After the hog killing some of the fat trimmed from the meat was cooked down to grease and that grease was lard. Lard was stored in five-gallon tin buckets and used throughout the year for frying and baking, and even for medicinal purposes. Some of that grease was used to make box lye soap. Lye soap is a mixture of fat, lye and ash and probably other stuff, cooked in a large iron wash pot and stirred with a wooden paddle. It was important to make the lye soap when the moon was not shrinking. If the soap was made at the wrong time it would shrink. I do not know the science on this but she did, and the lye soap always turned out perfect. It was cut into squares and used for wash clothes, bathing, scrubbing floors, as a hand soap and to wash dishes.

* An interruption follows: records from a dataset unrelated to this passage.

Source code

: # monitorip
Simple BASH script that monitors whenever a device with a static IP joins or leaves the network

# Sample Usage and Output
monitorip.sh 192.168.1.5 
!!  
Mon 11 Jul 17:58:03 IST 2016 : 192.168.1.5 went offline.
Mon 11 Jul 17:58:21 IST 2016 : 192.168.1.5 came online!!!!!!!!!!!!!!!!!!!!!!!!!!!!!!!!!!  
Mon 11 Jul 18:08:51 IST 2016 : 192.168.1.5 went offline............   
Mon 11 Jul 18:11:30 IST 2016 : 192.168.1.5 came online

A by-product of cooking this fat was cracklings. The cracklings are what is left of the pieces of fat when the grease is cooked out. These cracklings are crunchy and a delicious treat when cooked in cornbread or biscuits.
I have many memories of Aunt Ada and her high collar, long-sleeved, long dresses that reached almost to the ground. It was more than the clothing she wore. It was like there was an aura around her. I never heard her raise her voice. She didn’t have to because when she spoke everyone listened. I worked around so many people back on the farm and in my life in the public and private sector, and even in my own business and met thousands of people in my eighty nine years. Aunt Ada still stands out in my mind as a special person and it wasn’t all childhood awe. I knew her until I was an adult and she remained the same statuesque lady in that white dress and an expression that appeared could become a smile any second. I moved out of state and lost track of her in the 1960’s. She passed away in 1971. She said she had raised or helped to raise twenty- one children and grandchildren.
The world is a richer place because Aunt Ada passed through.